I held up my hands. “Hold on, Dean, wait, hold on. What the hell are you talking about, accountants?”
“We need documents to prove that Maria’s been moving money around. The only place that’ll have those documents that haven’t been altered in some way is this accounting firm. I already called them and pretended to be working for Maria, and they said they have the files in the Doylestown office, and—”
“Dean,” I said, my voice harder than intended, but I couldn’t let him keep going. “You got fired. Why are you still talking about this?”
He blinked, surprised, and tilted his head. “Because Maria’s still in power at Mercy, whether I work there or not, and I’m going to make sure she’s stopped.”
I stood there, trying to understand. When he worked at the hospital, he had a thousand reasons to want to put himself on the line to get rid of a corrupt official like Maria. That sort of thing got people killed, even if only in incidental ways, but still, it was dangerous and any doctor would want to root it out. But he didn’t work at Mercy anymore, and going after Maria wouldn’t benefit him.
“You can’t let this go, can you?”
He shook his head. “I really can’t.”
“Even if you have no stake anymore.”
“I always have a stake. Maybe I don’t work there anymore, but I’m still a doctor, and I care about those patients. Plus, fuck Maria for firing me.”
I smiled a little at that. “So you’re really okay?”
“Really. I’m going to find a new job somewhere else. And in the meantime, I’m going to dedicate myself to making sure Maria burns.”
I nodded slowly and felt a strange excitement bubble in my stomach. “So, uh, about this whole breaking and entering thing.”
He finished his drink and set it down. “It’s a pretty small accounting firm, maybe fifty clients in all, and Mercy is probably their biggest. I doubt they’ll have state of the art security.”
“You plan on, what, breaking in through the front?”

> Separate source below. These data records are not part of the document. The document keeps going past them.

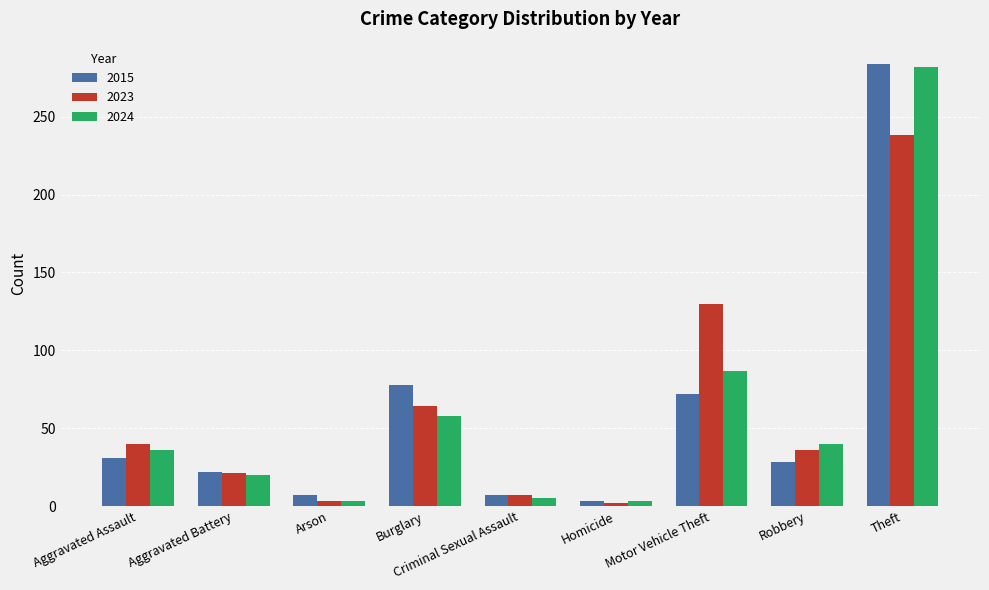

At how many categories does at least one series exceed 69?

3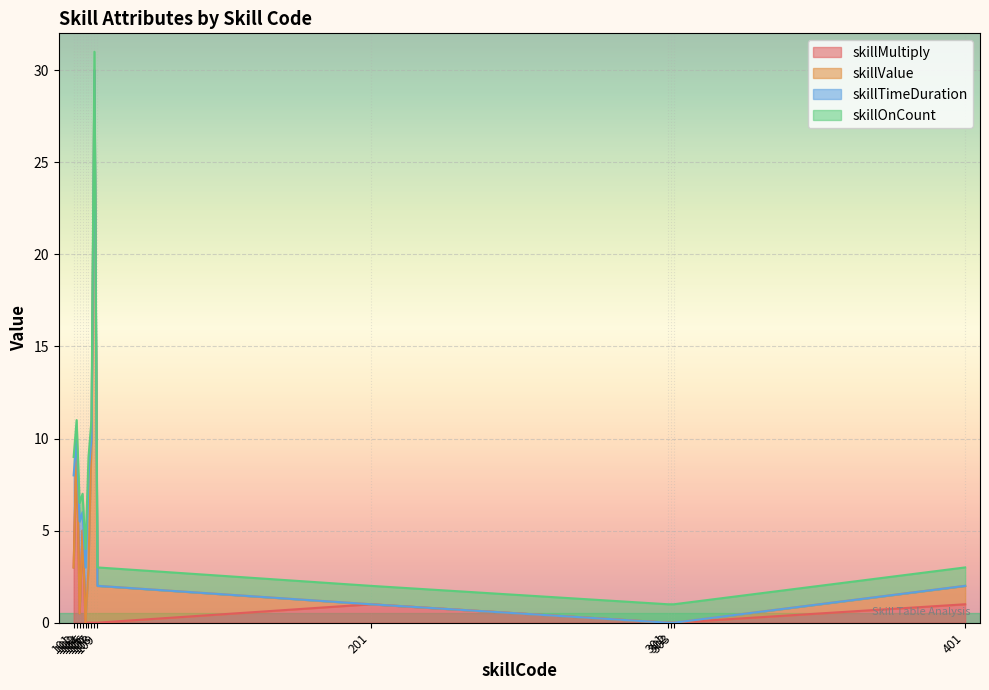

What is the average value of the skillTimeDuration series?

1.4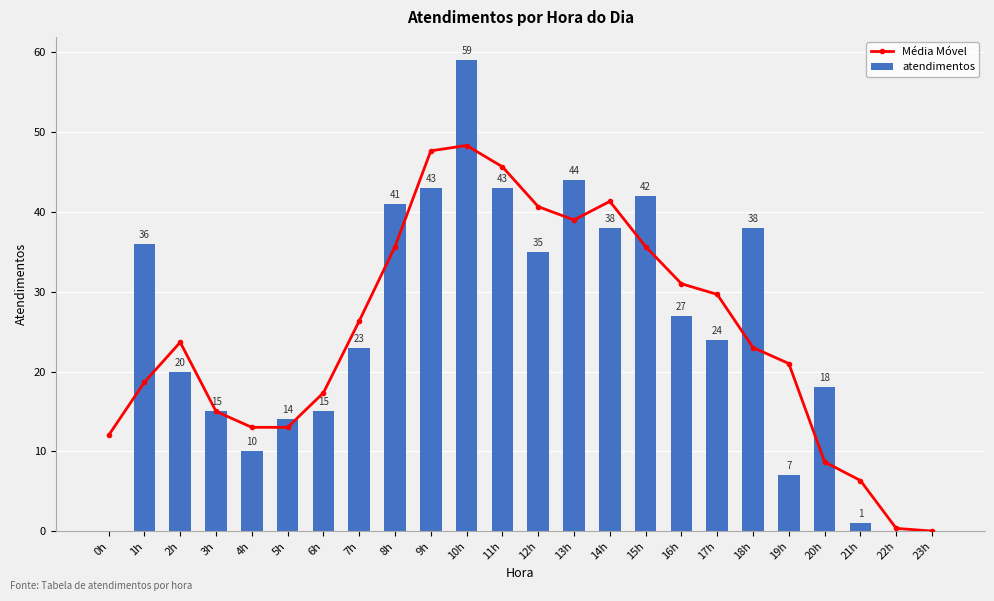

Which has a higher value, 10h or 21h?

10h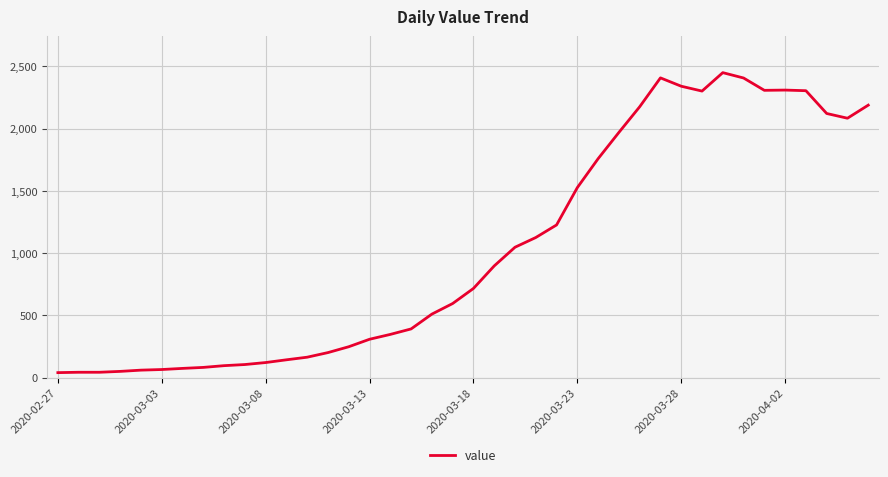

What is the greatest value displayed?

2449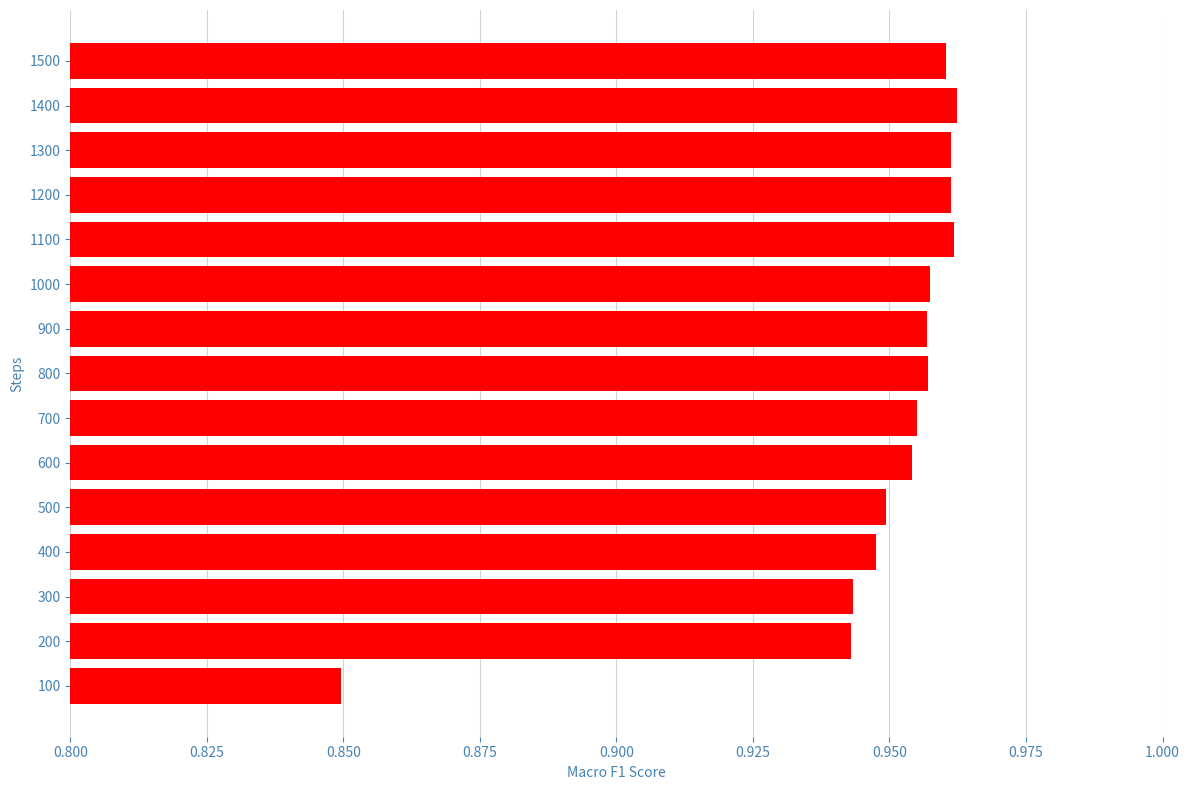

At which label is the value closest to 0?

100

“Pretty much.” He grinned at me. “I’m going to break a window and climb in that way.”
My eyes went wide. “Dean—”
“Just kidding. I convinced the secretary to fax them over to the neurology department at Mercy. All you’ve got to do is walk inside, find the papers, and bring them out.”
“You’re insane. That’s insane. What if someone realizes what they are?”
He gave me a look. “You work in a hospital. You really think anyone’s going to look at a bunch of paperwork twice?”
“Fair point,” I said, shaking my head. Hospitals were notoriously inefficient and outdated, and I’d seen my fair share of important-looking papers lying around randomly, and never once bothered to inspect them. He was probably right, nobody would think to check them out, and yet it wasn’t an enormous risk to take. “When is she sending them over?”
“Tomorrow,” he said. “Apparently she needs the day to get it all together.” He shrugged and came toward me.
“How much paper are we talking about?”
“Financial statements from the last three years. Can’t be that much.”
I rubbed my temples as he stopped right in front of me. I looked up into his eyes and I wanted to call him crazy, wanted to push him away and storm out of here—but I couldn’t bring myself to do it.
Truth was, I admired him.
I wasn’t sure I would keep pushing if I were in his position. If Maria fired me, I could imagine myself walking away and giving up. I knew this was going to be hard, that it might take some sacrifice, but I didn’t picture my entire life changing so drastically because of it. The mobsters trying to intimidate me were bad enough, but losing my job at the hospital I loved the most would be going too far.